Lattice-form dependent orbital shape and charge disproportionation in charge- and orbital-ordered manganites

TL;DR

This study investigates how lattice structure influences orbital shapes and charge disproportionation in charge- and orbital-ordered manganites, revealing that these properties depend on the dimensionality of the Mn-O network.

Contribution

It provides new insights into the dependence of orbital shape and charge disproportionation on lattice dimensionality in manganites.

Findings

Orbital shapes differ between single-layer and layered systems.

Charge disproportionation is absent in single-layer but present in layered systems.

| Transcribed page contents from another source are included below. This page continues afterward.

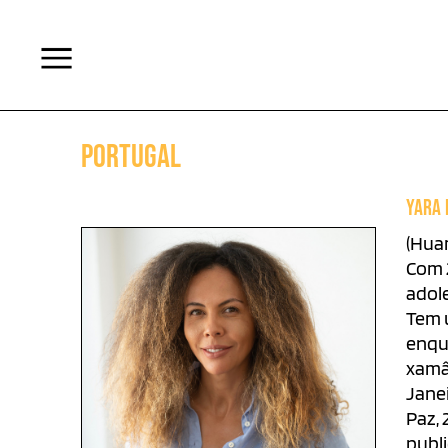
Portugal
YARA
(Huam
Com 2
adol
Tem 
enqua
xamâ
Janei
Paz,
publi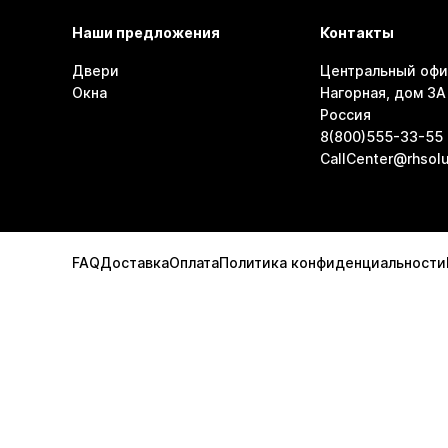
Наши предложения
Контакты
Двери
Центральный офи
Окна
Нагорная, дом 3А 
Россия
8(800)555-33-55
CallCenter@rhsolu
FAQ
Доставка
Оплата
Политика конфиденциальности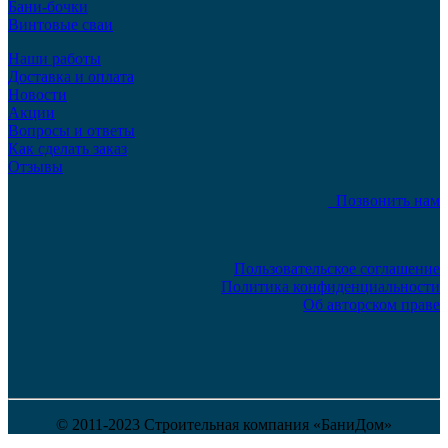
Бани-бочки
Винтовые сваи
Наши работы
Доставка и оплата
Новости
Акции
Вопросы и ответы
Как сделать заказ
Отзывы
Позвонить нам
Пользовательское соглашение
Политика конфиденциальности
Об авторском праве
© 2011-2023 Строительная компания «БаниДом»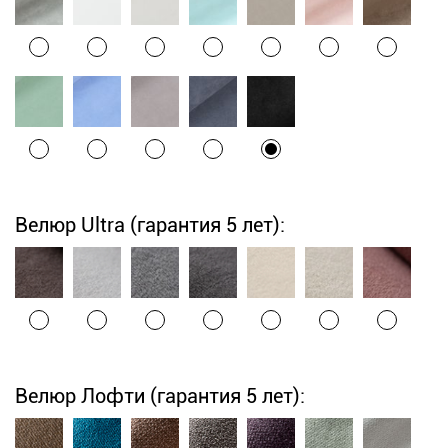
Велюр Ultra (гарантия 5 лет):
Велюр Лофти (гарантия 5 лет):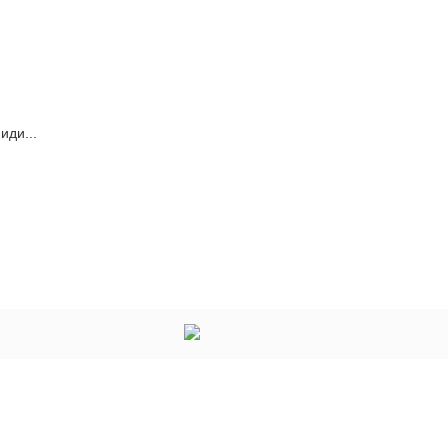
иди...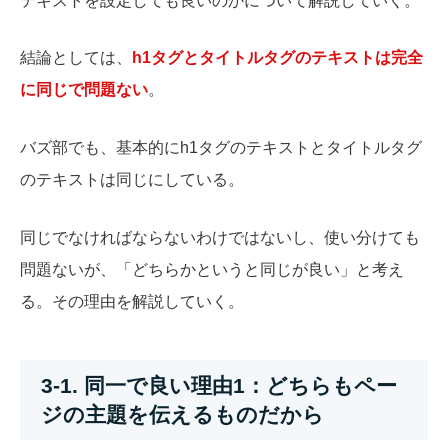
テキストを設定しても良いのかについて解説していく。
結論としては、
h1タグとタイトルタグのテキストは完全
に同じで問題ない
。
バズ部でも、基本的にh1タグのテキストとタイトルタグ
のテキストは同じにしている。
同じでなければならないわけではないし、使い分けても
問題ないが、「どちらかというと同じが良い」と考え
る。その理由を解説していく。
3-1. 同一で良い理由1：どちらもペー
ジの主題を伝えるものだから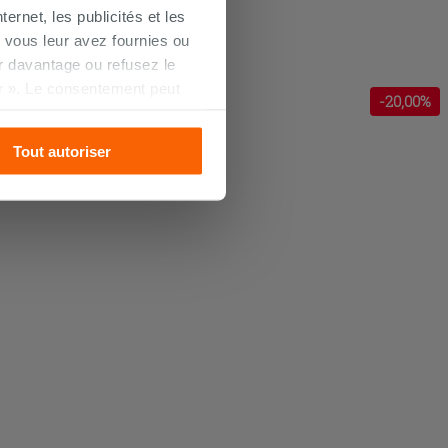
ernet, les publicités et les
 vous leur avez fournies ou
oir davantage ou refusez le
r ». Le consentement peut
-
20
,00%
s pourrez continuer à
Tout autoriser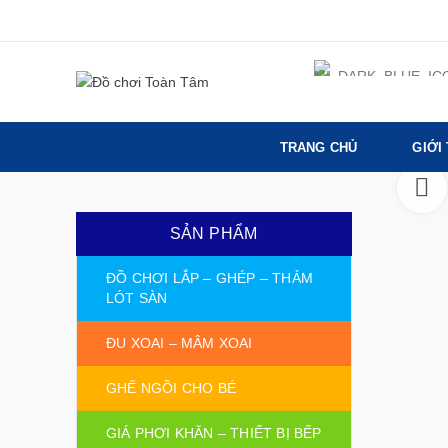
TRANG CHỦ
GIỚI
SẢN PHẨM
ĐỒ CHƠI LẮP – GHÉP – THẢM
LÓT SÀN
ĐU XOAI – MÂM XOAI
GHẾ NGỒI CHO BÉ
GIÁ PHƠI KHĂN – THIẾT BỊ BẾP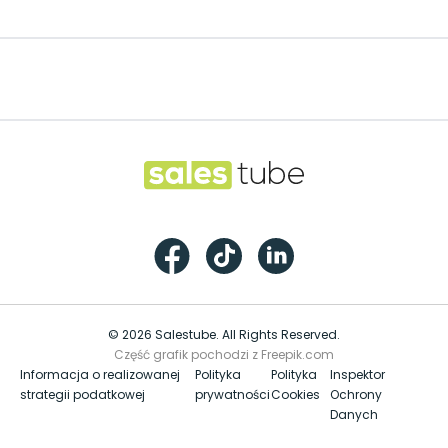
Footer
Salestube
Facebook
TikTok
LinkedIn
© 2026 Salestube. All Rights Reserved.
Część grafik pochodzi z Freepik.com
Informacja o realizowanej
Polityka
Polityka
Inspektor
strategii podatkowej
prywatności
Cookies
Ochrony
Danych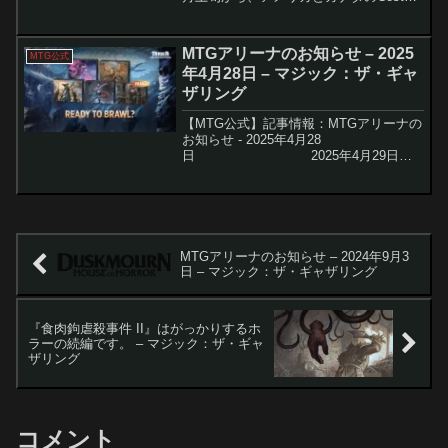
店舗で限定の「Deluxe Commander Kit」
バンドルが販売されます。このバンドル
は、人気の統率者...
MTGアリーナのお知らせ – 2025
MTG公式
年4月28日 – マジック：ザ・ギャ
ザリング
【MTG公式】記事情報：MTGアリーナの
お知らせ - 2025年4月28
日 2025年4月29日、
MTGアリーナにて待望のデジタル専用セ
ット『アルケミー：タルキール』がリリ
ースされます...
MTGアリーナのお知らせ – 2024年9月3
日 – マジック：ザ・ギャザリング
『食肉鉤虐殺事件 II』はがっかりするホ
ラーの続編です。 – マジック：ザ・ギャ
ザリング
コメント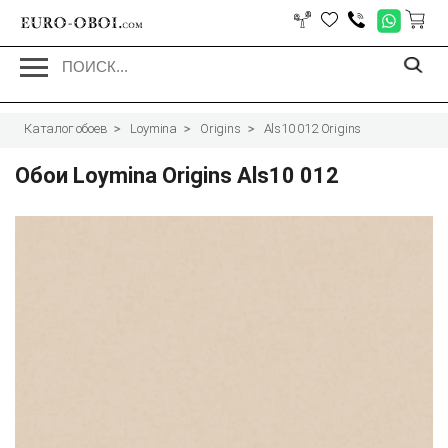
EURO-OBOI.
com
Каталог обоев
Loymina
Origins
Als10 012 Origins
Обои Loymina Origins Als10 012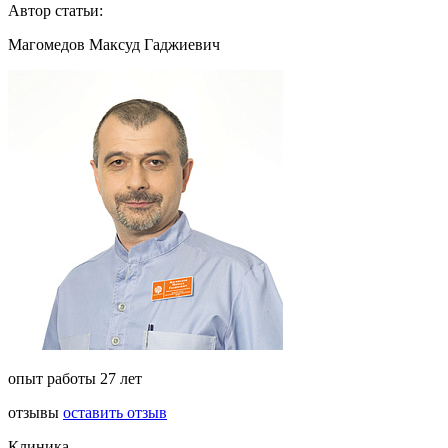
Автор статьи:
Магомедов Максуд Гаджиевич
опыт работы 27 лет
отзывы
оставить отзыв
Клиника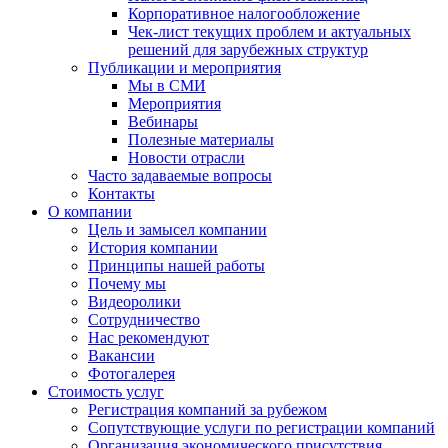
Корпоративное налогообложение
Чек-лист текущих проблем и актуальных
решений для зарубежных структур
Публикации и мероприятия
Мы в СМИ
Мероприятия
Вебинары
Полезные материалы
Новости отрасли
Часто задаваемые вопросы
Контакты
О компании
Цель и замысел компании
История компании
Принципы нашей работы
Почему мы
Видеоролики
Сотрудничество
Нас рекомендуют
Вакансии
Фотогалерея
Стоимость услуг
Регистрация компаний за рубежом
Сопутствующие услуги по регистрации компаний
Организация экономического присутствия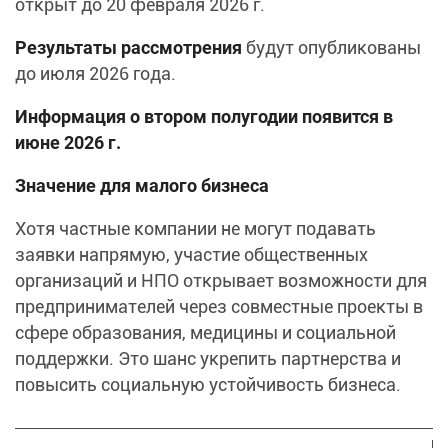
открыт до 20 февраля 2026 г.
Результаты рассмотрения
будут опубликованы
до июля 2026 года.
Информация о втором полугодии появится в
июне 2026 г.
Значение для малого бизнеса
Хотя частные компании не могут подавать
заявки напрямую, участие общественных
организаций и НПО открывает возможности для
предпринимателей через совместные проекты в
сфере образования, медицины и социальной
поддержки. Это шанс укрепить партнерства и
повысить социальную устойчивость бизнеса.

Orbital shape changes with thermal rotation of orbital stripes in layered manganites.

Abstract

The orbital shapes and charge disproportionations at nominal Mn$^{3+}$ and Mn$^{4+}$ sites for the charge- and orbital-ordered phases have been studied on half-doped manganites Pr(Sr$_{0.1}$Ca$_{0.9}$)$_2$Mn$_2$O$_7$ and Eu$_{0.5}$Ca$_{1.5}$MnO$_4$ with double-layer and single-layer Mn-O networks, respectively, by means of x-ray structural analyses, in comparison with Pr$_{0.5}$Ca$_{0.5}$MnO$_3$ with the pseudo cubic network. In a single-layer Eu$_{0.5}$Ca$_{1.5}$MnO$_4$ system, the ($y^2-z^2$)/($z^2-x^2$)-type orbital shape is observed, while the ($3y^2-r^2$)/($3x^2-r^2$)-type orbital shape in a pseudo cubic Pr$_{0.5}$Ca$_{0.5}$MnO$_3$ system. In a double-layer Pr(Sr$_{0.1}$Ca$_{0.9}$)$_2$Mn$_2$O$_7$ system, the orbital shape is found to undergo a large change upon thermally induced rotation of orbital stripe. Furthermore, clear charge disproportionation is observed for the pseudo cubic and double-layer systems, while not in the single-layer system. These results indicate that the orbital shape and charge disproportionation are sensitive to the dimension of Mn-O network.